**What is expected**
Please give the lines of the listing below as a JSON list of strings, one string per line and blank lines left out, beginning at the line that contains "Er huschte weiter." and stopping after the line that contains "Filter by genre". Leave the pictures out of your answer.

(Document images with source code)
+++

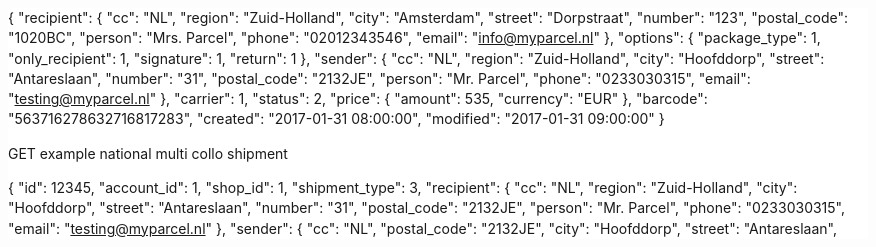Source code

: {
  "recipient": {
    "cc": "NL",
    "region": "Zuid-Holland",
    "city": "Amsterdam",
    "street": "Dorpstraat",
    "number": "123",
    "postal_code": "1020BC",
    "person": "Mrs. Parcel",
    "phone": "02012343546",
    "email": "info@myparcel.nl"
  },
  "options": {
    "package_type": 1,
    "only_recipient": 1,
    "signature": 1,
    "return": 1
  },
  "sender": {
    "cc": "NL",
    "region": "Zuid-Holland",
    "city": "Hoofddorp",
    "street": "Antareslaan",
    "number": "31",
    "postal_code": "2132JE",
    "person": "Mr. Parcel",
    "phone": "0233030315",
    "email": "testing@myparcel.nl"
  },
  "carrier": 1,
  "status": 2,
  "price": {
    "amount": 535,
    "currency": "EUR"
  },
  "barcode": "563716278632716817283",
  "created": "2017-01-31 08:00:00",
  "modified": "2017-01-31 09:00:00"
}

  

GET example national multi collo shipment

{
  "id": 12345,
  "account_id": 1,
  "shop_id": 1,
  "shipment_type": 3,
  "recipient": {
    "cc": "NL",
    "region": "Zuid-Holland",
    "city": "Hoofddorp",
    "street": "Antareslaan",
    "number": "31",
    "postal_code": "2132JE",
    "person": "Mr. Parcel",
    "phone": "0233030315",
    "email": "testing@myparcel.nl"
  },
  "sender": {
    "cc": "NL",
    "postal_code": "2132JE",
    "city": "Hoofddorp",
    "street": "Antareslaan",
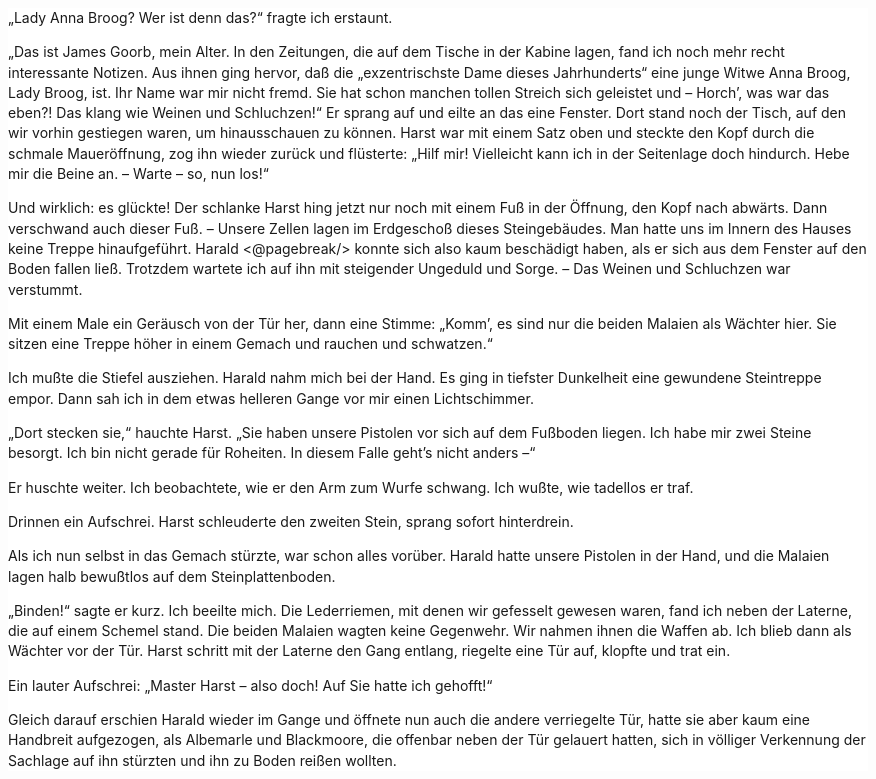 „Lady Anna Broog? Wer ist denn das?“ fragte ich erstaunt.

„Das ist James Goorb, mein Alter. In den Zeitungen, die auf dem Tische in der
Kabine lagen, fand ich noch mehr recht interessante Notizen. Aus ihnen ging
hervor, daß die „exzentrischste Dame dieses Jahrhunderts“ eine junge Witwe Anna
Broog, Lady Broog, ist. Ihr Name war mir nicht fremd. Sie hat schon manchen
tollen Streich sich geleistet und – Horch’, was war das eben?! Das klang wie
Weinen und Schluchzen!“ Er sprang auf und eilte an das eine Fenster. Dort stand
noch der Tisch, auf den wir vorhin gestiegen waren, um hinausschauen zu können.
Harst war mit einem Satz oben und steckte den Kopf durch die schmale
Maueröffnung, zog ihn wieder zurück und flüsterte: „Hilf mir! Vielleicht kann
ich in der Seitenlage doch hindurch. Hebe mir die Beine an. – Warte – so, nun
los!“

Und wirklich: es glückte! Der schlanke Harst hing jetzt nur noch mit einem Fuß
in der Öffnung, den Kopf nach abwärts. Dann verschwand auch dieser Fuß. –
Unsere Zellen lagen im Erdgeschoß dieses Steingebäudes. Man hatte uns im Innern
des Hauses keine Treppe hinaufgeführt. Harald <@pagebreak/> konnte sich also
kaum beschädigt haben, als er sich aus dem Fenster auf den Boden fallen ließ.
Trotzdem wartete ich auf ihn mit steigender Ungeduld und Sorge. – Das Weinen
und Schluchzen war verstummt.

Mit einem Male ein Geräusch von der Tür her, dann eine Stimme: „Komm’, es sind
nur die beiden Malaien als Wächter hier. Sie sitzen eine Treppe höher in einem
Gemach und rauchen und schwatzen.“

Ich mußte die Stiefel ausziehen. Harald nahm mich bei der Hand. Es ging in
tiefster Dunkelheit eine gewundene Steintreppe empor. Dann sah ich in dem etwas
helleren Gange vor mir einen Lichtschimmer.

„Dort stecken sie,“ hauchte Harst. „Sie haben unsere Pistolen vor sich auf dem
Fußboden liegen. Ich habe mir zwei Steine besorgt. Ich bin nicht gerade für
Roheiten. In diesem Falle geht’s nicht anders –“

Er huschte weiter. Ich beobachtete, wie er den Arm zum Wurfe schwang. Ich
wußte, wie tadellos er traf.

Drinnen ein Aufschrei. Harst schleuderte den zweiten Stein, sprang sofort
hinterdrein.

Als ich nun selbst in das Gemach stürzte, war schon alles vorüber. Harald hatte
unsere Pistolen in der Hand, und die Malaien lagen halb bewußtlos auf dem
Steinplattenboden.

„Binden!“ sagte er kurz. Ich beeilte mich. Die Lederriemen, mit denen wir
gefesselt gewesen waren, fand ich neben der Laterne, die auf einem Schemel
stand. Die beiden Malaien wagten keine Gegenwehr. Wir nahmen ihnen die Waffen
ab. Ich blieb dann als Wächter vor der Tür. Harst schritt mit der Laterne den
Gang entlang, riegelte eine Tür auf, klopfte und trat ein.

Ein lauter Aufschrei: „Master Harst – also doch! Auf Sie hatte ich gehofft!“

Gleich darauf erschien Harald wieder im Gange und öffnete nun auch die andere
verriegelte Tür, hatte sie aber kaum eine Handbreit aufgezogen, als Albemarle
und Blackmoore, die offenbar neben der Tür gelauert hatten, sich in völliger
Verkennung der Sachlage auf ihn stürzten und ihn zu Boden reißen wollten.
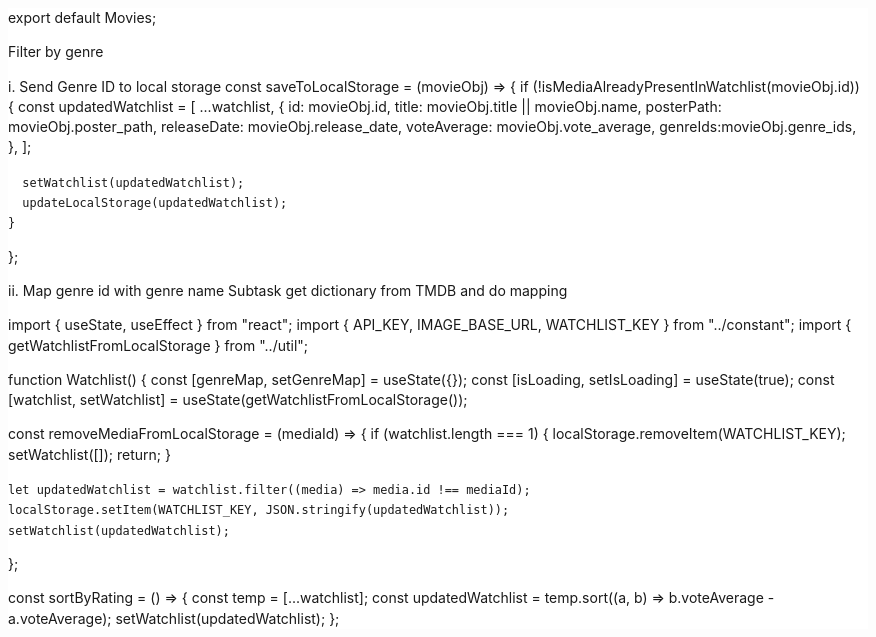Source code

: export default Movies;

Filter by genre

i.	Send Genre ID to local storage
 const saveToLocalStorage = (movieObj) => {
    if (!isMediaAlreadyPresentInWatchlist(movieObj.id)) {
      const updatedWatchlist = [
        ...watchlist,
        {
          id: movieObj.id,
          title: movieObj.title || movieObj.name,
          posterPath: movieObj.poster_path,
          releaseDate: movieObj.release_date,
          voteAverage: movieObj.vote_average,
          genreIds:movieObj.genre_ids,
        },
      ];

      setWatchlist(updatedWatchlist);
      updateLocalStorage(updatedWatchlist);
    }
  };

 

ii.	Map genre id with genre name
Subtask get dictionary from TMDB and do mapping

import { useState, useEffect } from "react";
import { API_KEY, IMAGE_BASE_URL, WATCHLIST_KEY } from "../constant";
import { getWatchlistFromLocalStorage } from "../util";

function Watchlist() {
  const [genreMap, setGenreMap] = useState({});
  const [isLoading, setIsLoading] = useState(true);
  const [watchlist, setWatchlist] = useState(getWatchlistFromLocalStorage());

  const removeMediaFromLocalStorage = (mediaId) => {
    if (watchlist.length === 1) {
      localStorage.removeItem(WATCHLIST_KEY);
      setWatchlist([]);
      return;
    }

    let updatedWatchlist = watchlist.filter((media) => media.id !== mediaId);
    localStorage.setItem(WATCHLIST_KEY, JSON.stringify(updatedWatchlist));
    setWatchlist(updatedWatchlist);
  };

  const sortByRating = () => {
    const temp = [...watchlist];
    const updatedWatchlist = temp.sort((a, b) => b.voteAverage - a.voteAverage);
    setWatchlist(updatedWatchlist);
  };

+++

**Result of the task**
[
  "Er huschte weiter. Ich beobachtete, wie er den Arm zum Wurfe schwang. Ich",
  "wußte, wie tadellos er traf.",
  "Drinnen ein Aufschrei. Harst schleuderte den zweiten Stein, sprang sofort",
  "hinterdrein.",
  "Als ich nun selbst in das Gemach stürzte, war schon alles vorüber. Harald hatte",
  "unsere Pistolen in der Hand, und die Malaien lagen halb bewußtlos auf dem",
  "Steinplattenboden.",
  "„Binden!“ sagte er kurz. Ich beeilte mich. Die Lederriemen, mit denen wir",
  "gefesselt gewesen waren, fand ich neben der Laterne, die auf einem Schemel",
  "stand. Die beiden Malaien wagten keine Gegenwehr. Wir nahmen ihnen die Waffen",
  "ab. Ich blieb dann als Wächter vor der Tür. Harst schritt mit der Laterne den",
  "Gang entlang, riegelte eine Tür auf, klopfte und trat ein.",
  "Ein lauter Aufschrei: „Master Harst – also doch! Auf Sie hatte ich gehofft!“",
  "Gleich darauf erschien Harald wieder im Gange und öffnete nun auch die andere",
  "verriegelte Tür, hatte sie aber kaum eine Handbreit aufgezogen, als Albemarle",
  "und Blackmoore, die offenbar neben der Tür gelauert hatten, sich in völliger",
  "Verkennung der Sachlage auf ihn stürzten und ihn zu Boden reißen wollten.",
  "Source code",
  ": export default Movies;",
  "Filter by genre"
]